• **ZU BEARBEITENDE AUFGABEN**:
A. Liste alle Freizeitbeschäftigungen auf, die laut dem Textauszug unten auf dem Plakat im Klassenzimmer genannt werden.
B. Schreibe bitte aus dem Textauszug unten den Abschnitt von „Zwischen daddeln und“ bis einschließlich „in einer Laptopklasse.“ wortgetreu ab.

• **TEXTAUSZUG**:
____
Laptops in der Schule: Blogs sind cooler als Wilhelm Tell

Zwischen daddeln und Eigeninitiative: An einer Berliner Schule lernen Schüler mit tragbaren Computern. Sie lösen Matheaufgaben mit einem Lernprogramm und entwerfen eigene Blogs.

"Daddler driften ab in einer Notebookklasse." Bild: dpa

Selbstgebastelte Schaubilder hängen an der Wand im Klassenzimmer der Friedensburg Oberschule. "Was machst du in deiner Freizeit?", fragt ein Plakat. "Shoppen, 23 Prozent" steht ganz oben, es folgen Partys und, an dritter Stelle, Chatten. Dass das Kommunizieren mit dem Computer für die Schüler erst so weit hinten kommt, erscheint merkwürdig - denn wir sind in einer Laptopklasse.
____
• **ZU PRÜFENDE DATEN**:
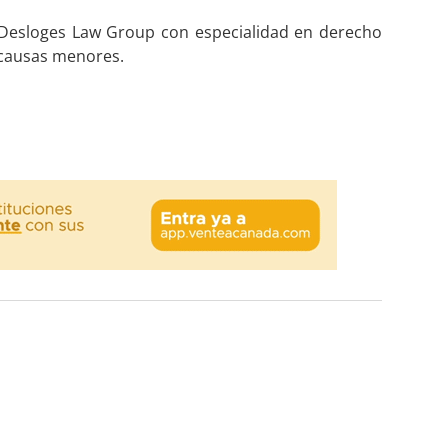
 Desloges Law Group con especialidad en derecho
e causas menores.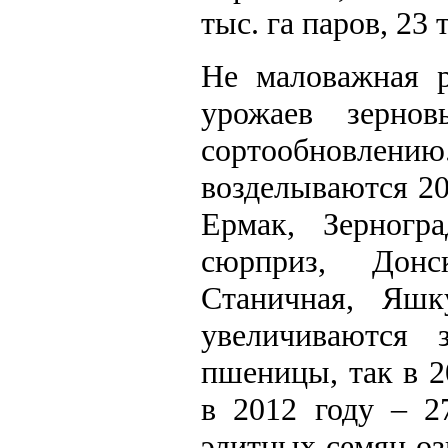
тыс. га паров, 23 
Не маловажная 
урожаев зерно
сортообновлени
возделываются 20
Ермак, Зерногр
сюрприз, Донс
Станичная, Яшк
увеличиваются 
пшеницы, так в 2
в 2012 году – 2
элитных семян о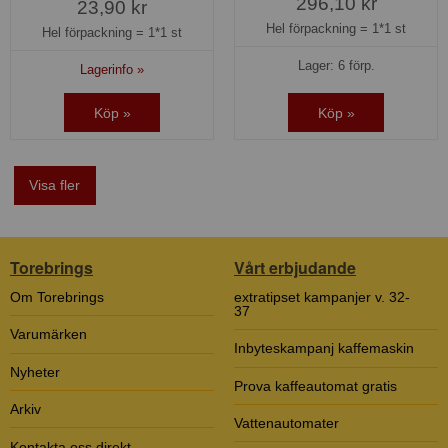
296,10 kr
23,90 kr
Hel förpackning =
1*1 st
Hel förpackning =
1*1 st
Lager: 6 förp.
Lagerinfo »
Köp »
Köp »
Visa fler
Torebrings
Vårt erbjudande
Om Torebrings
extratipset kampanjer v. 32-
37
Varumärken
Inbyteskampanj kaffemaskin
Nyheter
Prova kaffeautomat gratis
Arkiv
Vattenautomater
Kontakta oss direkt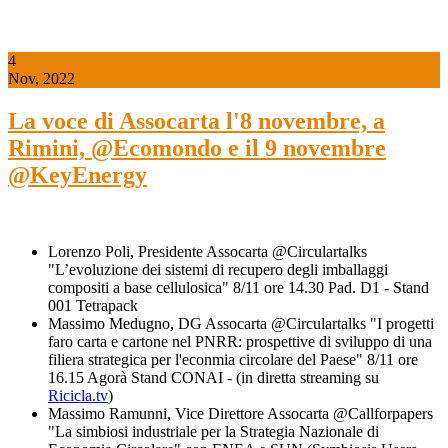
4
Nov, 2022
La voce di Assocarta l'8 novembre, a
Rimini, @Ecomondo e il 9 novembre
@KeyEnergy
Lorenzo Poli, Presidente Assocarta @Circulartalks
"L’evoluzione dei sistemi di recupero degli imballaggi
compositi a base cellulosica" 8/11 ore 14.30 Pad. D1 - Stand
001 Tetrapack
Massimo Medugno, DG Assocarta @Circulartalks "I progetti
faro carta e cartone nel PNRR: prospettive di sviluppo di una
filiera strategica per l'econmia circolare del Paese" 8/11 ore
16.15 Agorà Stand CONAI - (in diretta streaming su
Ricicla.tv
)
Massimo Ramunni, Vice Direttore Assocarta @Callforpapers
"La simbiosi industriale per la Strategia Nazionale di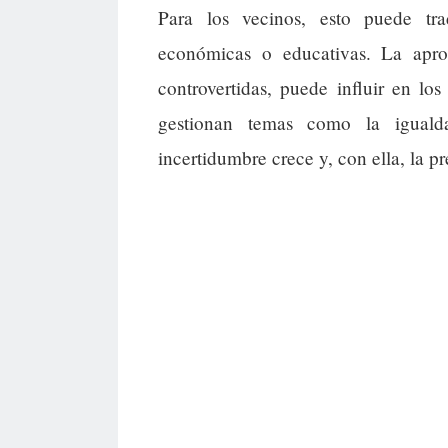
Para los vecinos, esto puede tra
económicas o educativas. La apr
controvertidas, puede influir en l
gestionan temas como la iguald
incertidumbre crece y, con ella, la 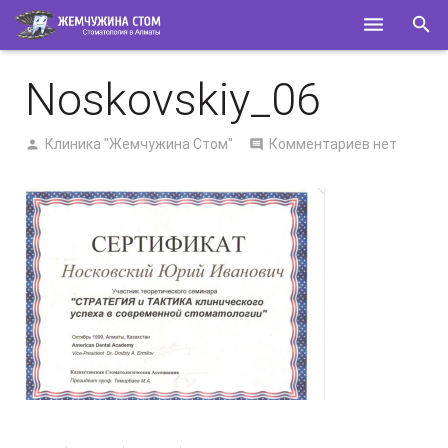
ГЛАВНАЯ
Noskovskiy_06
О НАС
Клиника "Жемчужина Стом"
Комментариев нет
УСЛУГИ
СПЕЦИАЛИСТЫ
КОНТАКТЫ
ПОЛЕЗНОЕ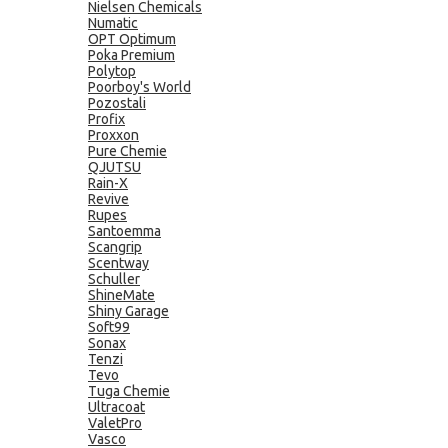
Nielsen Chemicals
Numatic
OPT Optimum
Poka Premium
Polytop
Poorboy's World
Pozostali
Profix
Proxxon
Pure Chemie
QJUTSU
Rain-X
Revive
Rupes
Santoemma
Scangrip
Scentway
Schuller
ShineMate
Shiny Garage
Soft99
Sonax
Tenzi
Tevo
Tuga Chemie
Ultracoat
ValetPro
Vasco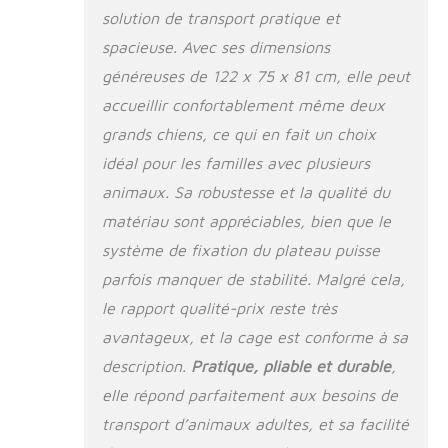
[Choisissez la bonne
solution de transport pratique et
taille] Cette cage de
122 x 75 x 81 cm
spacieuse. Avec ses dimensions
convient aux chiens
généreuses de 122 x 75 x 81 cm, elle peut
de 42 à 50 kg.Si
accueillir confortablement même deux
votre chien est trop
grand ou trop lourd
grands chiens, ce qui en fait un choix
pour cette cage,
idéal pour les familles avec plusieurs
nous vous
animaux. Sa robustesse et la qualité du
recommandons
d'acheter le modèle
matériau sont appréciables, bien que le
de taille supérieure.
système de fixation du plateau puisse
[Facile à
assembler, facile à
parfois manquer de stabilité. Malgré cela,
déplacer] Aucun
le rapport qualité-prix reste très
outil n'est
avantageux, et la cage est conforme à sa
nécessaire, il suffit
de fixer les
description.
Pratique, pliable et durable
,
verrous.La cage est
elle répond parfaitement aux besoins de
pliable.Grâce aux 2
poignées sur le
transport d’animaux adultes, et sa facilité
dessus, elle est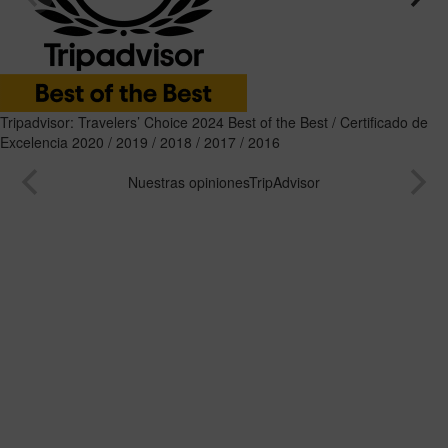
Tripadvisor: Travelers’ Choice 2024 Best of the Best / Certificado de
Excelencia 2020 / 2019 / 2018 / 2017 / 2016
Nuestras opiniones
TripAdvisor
____
• **ANTWORTEN JE AUFGABE**:
A. Shoppen, Partys, Chatten

B.
Zwischen daddeln und Eigeninitiative: An einer Berliner Schule lernen Schüler mit tragbaren Computern. Sie lösen Matheaufgaben mit einem Lernprogramm und entwerfen eigene Blogs.

"Daddler driften ab in einer Notebookklasse." Bild: dpa

Selbstgebastelte Schaubilder hängen an der Wand im Klassenzimmer der Friedensburg Oberschule. "Was machst du in deiner Freizeit?", fragt ein Plakat. "Shoppen, 23 Prozent" steht ganz oben, es folgen Partys und, an dritter Stelle, Chatten. Dass das Kommunizieren mit dem Computer für die Schüler erst so weit hinten kommt, erscheint merkwürdig - denn wir sind in einer Laptopklasse.